BRIEF: Work out how many lines in the data include the string "effectiveness"; reply with that number alone.

Saved entries
··········
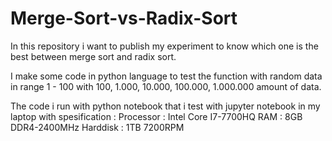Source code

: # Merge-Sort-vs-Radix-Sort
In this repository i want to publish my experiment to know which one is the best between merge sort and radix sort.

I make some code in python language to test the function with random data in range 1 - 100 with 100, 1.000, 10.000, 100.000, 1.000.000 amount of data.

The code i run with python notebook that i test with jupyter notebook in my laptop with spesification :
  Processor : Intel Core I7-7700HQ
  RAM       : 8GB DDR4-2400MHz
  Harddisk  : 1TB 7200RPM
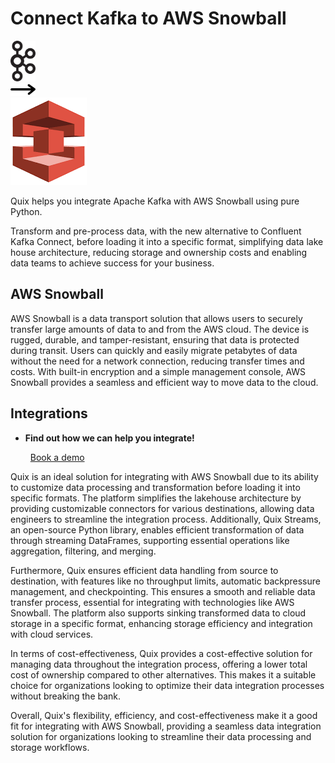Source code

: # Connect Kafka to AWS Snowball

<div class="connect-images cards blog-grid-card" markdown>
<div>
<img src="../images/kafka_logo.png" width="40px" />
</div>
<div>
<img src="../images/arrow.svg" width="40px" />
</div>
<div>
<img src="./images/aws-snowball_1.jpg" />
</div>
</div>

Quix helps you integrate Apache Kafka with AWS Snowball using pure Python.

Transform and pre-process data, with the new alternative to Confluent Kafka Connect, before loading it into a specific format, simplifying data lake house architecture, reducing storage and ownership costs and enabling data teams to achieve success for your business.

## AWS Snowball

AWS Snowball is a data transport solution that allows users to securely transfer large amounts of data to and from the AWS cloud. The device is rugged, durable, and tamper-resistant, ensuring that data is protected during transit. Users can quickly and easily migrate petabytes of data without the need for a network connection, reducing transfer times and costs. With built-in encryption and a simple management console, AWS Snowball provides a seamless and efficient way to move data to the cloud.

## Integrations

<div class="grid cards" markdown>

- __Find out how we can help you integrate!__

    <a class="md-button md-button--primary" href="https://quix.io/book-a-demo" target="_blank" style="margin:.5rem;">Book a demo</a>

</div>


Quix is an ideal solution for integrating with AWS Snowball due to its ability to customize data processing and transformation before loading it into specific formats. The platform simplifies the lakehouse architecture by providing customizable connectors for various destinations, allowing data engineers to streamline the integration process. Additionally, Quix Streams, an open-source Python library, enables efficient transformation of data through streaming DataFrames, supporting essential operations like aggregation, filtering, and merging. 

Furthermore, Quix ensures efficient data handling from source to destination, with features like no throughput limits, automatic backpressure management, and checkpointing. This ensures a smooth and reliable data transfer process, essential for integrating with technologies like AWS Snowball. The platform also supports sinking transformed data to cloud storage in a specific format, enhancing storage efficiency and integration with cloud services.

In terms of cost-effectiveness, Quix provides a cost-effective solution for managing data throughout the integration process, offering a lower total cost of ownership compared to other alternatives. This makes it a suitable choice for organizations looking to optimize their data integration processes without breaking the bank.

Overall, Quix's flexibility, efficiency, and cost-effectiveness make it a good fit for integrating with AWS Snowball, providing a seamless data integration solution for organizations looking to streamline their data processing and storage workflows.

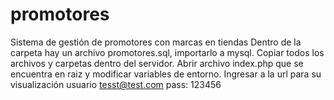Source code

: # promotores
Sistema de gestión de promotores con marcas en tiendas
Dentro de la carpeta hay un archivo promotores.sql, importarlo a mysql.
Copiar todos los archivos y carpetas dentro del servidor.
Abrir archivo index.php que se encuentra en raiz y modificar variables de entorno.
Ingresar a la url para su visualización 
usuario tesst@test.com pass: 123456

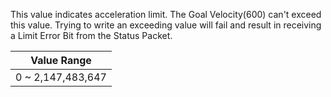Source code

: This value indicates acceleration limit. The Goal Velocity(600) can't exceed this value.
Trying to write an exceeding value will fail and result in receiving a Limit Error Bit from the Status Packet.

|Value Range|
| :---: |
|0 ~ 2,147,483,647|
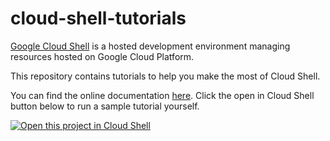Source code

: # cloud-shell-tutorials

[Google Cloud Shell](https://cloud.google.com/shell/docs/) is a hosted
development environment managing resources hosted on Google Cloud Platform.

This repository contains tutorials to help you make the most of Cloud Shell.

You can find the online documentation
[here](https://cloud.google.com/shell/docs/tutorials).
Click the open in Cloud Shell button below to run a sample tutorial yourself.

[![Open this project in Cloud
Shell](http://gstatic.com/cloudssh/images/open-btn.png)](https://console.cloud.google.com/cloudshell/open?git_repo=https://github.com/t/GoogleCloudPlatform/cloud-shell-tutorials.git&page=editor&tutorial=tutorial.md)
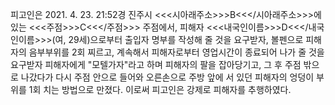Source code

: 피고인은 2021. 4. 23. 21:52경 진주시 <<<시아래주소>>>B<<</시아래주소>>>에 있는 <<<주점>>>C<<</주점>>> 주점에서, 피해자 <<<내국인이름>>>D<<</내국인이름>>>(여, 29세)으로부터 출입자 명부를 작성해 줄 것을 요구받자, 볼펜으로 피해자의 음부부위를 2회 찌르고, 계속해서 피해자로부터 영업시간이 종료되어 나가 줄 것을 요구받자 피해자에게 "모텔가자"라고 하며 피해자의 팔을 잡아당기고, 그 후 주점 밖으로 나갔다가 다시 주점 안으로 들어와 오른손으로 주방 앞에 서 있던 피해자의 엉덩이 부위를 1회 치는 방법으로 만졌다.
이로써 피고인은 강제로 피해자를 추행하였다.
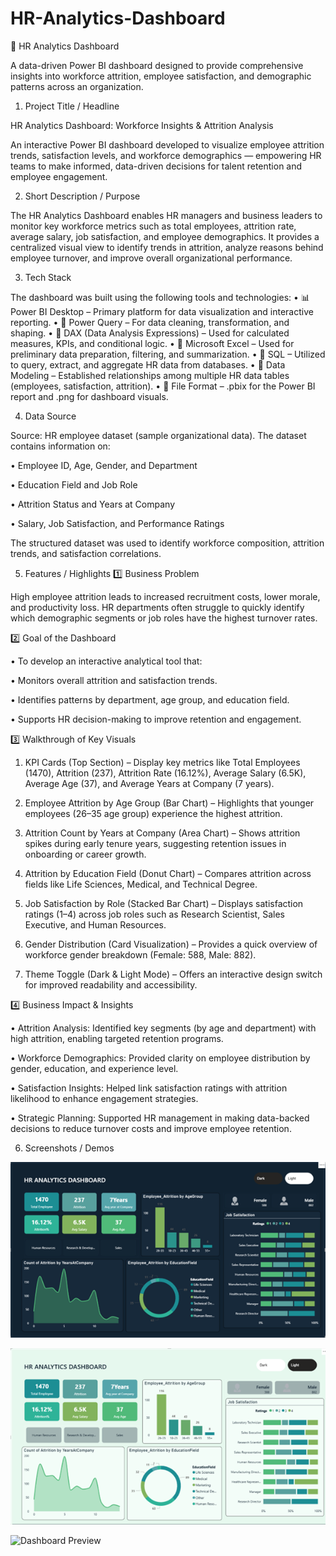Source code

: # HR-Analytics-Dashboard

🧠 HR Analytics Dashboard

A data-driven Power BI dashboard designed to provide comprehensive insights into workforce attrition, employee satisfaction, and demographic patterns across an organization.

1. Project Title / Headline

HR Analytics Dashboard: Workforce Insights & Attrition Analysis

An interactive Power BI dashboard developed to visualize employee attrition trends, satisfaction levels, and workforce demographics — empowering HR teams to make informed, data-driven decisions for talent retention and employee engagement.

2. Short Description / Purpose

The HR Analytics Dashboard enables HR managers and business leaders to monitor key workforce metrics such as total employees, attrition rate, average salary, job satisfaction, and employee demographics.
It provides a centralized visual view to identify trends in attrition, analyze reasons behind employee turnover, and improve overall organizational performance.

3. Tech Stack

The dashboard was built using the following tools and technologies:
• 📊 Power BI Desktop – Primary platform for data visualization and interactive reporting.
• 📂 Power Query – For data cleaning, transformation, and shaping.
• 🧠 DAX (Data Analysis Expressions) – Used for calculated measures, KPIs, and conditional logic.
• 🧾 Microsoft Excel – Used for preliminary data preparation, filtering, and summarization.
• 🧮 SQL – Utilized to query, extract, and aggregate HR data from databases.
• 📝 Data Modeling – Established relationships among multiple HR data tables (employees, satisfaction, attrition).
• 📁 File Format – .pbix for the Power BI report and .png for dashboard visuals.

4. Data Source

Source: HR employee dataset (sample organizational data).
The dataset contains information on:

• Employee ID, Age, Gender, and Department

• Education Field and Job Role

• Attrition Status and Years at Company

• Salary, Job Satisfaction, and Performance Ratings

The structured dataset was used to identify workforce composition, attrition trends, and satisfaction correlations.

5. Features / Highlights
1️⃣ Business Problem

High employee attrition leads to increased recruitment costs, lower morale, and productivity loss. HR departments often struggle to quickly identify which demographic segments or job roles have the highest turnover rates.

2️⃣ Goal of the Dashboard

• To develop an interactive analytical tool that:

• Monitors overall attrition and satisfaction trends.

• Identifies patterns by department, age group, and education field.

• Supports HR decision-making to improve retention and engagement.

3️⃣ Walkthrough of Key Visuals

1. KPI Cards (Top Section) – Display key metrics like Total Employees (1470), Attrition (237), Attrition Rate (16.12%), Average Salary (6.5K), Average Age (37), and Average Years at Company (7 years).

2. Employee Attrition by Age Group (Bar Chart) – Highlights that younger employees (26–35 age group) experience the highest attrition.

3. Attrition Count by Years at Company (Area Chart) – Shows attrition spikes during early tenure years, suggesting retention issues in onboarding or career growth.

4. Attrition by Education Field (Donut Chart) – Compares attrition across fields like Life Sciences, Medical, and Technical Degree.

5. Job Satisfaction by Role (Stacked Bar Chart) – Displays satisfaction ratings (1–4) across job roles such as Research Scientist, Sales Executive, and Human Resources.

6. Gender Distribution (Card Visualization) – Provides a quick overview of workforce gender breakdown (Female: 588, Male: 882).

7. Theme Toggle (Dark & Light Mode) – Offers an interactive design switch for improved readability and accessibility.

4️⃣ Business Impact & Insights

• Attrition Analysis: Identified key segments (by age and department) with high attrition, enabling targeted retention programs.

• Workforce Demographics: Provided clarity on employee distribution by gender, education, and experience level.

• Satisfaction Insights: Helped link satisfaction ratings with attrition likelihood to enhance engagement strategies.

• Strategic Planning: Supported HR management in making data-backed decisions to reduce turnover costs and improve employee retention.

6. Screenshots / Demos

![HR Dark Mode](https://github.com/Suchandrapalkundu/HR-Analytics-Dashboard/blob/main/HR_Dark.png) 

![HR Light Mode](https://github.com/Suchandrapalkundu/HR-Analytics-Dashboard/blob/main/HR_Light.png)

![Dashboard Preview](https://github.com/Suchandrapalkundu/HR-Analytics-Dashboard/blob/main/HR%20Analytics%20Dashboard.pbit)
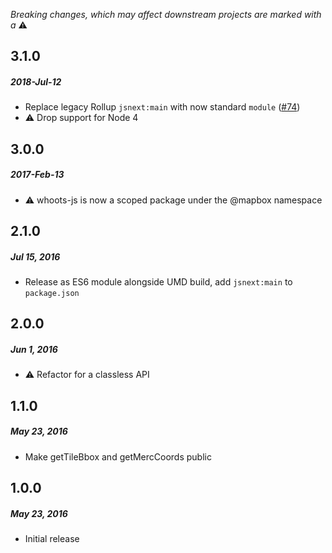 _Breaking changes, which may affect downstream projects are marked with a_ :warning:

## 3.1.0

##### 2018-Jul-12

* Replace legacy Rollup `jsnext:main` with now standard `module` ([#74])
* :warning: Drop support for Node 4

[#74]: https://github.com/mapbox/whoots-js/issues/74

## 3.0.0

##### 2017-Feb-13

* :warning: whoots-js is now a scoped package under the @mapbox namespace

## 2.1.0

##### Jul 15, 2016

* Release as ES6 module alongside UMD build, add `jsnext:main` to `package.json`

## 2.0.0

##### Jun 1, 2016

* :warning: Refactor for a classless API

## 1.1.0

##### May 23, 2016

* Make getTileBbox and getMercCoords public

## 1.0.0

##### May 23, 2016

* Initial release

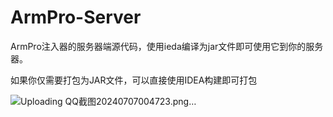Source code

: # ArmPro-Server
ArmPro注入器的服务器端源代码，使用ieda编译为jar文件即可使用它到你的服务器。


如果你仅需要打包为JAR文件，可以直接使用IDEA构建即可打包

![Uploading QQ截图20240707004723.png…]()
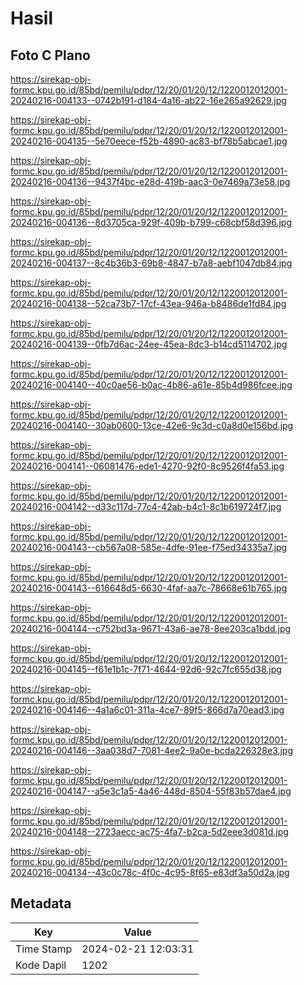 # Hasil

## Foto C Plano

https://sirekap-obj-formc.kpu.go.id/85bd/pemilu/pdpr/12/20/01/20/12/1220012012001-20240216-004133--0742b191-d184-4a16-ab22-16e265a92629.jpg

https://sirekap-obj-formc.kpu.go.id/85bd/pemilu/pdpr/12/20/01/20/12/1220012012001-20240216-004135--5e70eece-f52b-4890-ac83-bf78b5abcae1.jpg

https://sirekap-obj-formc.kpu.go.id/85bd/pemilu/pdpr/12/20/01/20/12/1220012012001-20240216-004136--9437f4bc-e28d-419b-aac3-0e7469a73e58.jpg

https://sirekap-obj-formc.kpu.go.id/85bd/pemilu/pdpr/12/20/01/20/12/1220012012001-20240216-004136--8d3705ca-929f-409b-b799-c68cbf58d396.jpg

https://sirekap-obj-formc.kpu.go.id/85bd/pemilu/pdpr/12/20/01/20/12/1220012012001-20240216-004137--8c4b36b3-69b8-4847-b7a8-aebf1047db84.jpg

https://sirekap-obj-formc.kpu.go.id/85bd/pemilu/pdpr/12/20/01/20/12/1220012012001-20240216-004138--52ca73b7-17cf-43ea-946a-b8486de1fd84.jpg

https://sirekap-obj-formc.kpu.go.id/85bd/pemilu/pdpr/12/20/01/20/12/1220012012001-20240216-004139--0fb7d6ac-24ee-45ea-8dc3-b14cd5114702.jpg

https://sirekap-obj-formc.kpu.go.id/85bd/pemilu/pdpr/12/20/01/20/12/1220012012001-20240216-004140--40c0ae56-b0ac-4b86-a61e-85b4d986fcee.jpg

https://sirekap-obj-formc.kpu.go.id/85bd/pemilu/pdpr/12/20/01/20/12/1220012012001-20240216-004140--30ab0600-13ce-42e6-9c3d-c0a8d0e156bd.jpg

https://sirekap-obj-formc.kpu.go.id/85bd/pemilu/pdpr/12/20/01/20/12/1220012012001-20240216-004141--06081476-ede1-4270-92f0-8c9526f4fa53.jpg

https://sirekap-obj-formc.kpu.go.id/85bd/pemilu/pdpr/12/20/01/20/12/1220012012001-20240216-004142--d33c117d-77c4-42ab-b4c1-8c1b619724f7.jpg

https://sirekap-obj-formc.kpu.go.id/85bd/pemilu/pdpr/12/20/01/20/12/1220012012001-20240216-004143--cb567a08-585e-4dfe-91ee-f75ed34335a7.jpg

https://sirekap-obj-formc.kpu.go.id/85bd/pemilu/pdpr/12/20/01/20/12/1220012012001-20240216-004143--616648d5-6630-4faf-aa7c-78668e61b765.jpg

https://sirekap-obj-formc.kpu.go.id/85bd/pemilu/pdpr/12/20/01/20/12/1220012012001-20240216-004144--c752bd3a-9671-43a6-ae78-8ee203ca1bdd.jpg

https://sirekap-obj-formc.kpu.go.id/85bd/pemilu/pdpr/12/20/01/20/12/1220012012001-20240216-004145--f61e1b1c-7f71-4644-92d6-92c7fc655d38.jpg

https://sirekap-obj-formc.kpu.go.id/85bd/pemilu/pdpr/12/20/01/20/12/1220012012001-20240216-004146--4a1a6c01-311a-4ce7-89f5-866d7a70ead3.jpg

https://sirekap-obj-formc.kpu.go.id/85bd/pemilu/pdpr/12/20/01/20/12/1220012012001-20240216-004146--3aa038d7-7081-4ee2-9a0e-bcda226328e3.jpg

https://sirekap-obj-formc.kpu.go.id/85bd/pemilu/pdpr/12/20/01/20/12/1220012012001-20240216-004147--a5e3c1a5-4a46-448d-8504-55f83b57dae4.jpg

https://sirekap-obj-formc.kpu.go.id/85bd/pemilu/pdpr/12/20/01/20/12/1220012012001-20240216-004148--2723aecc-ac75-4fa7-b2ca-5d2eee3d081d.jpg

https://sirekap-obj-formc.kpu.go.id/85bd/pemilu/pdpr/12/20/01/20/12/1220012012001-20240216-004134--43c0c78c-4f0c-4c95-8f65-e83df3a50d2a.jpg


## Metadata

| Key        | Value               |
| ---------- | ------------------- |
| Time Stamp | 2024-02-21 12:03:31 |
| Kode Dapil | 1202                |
··········
SOLUTION: 2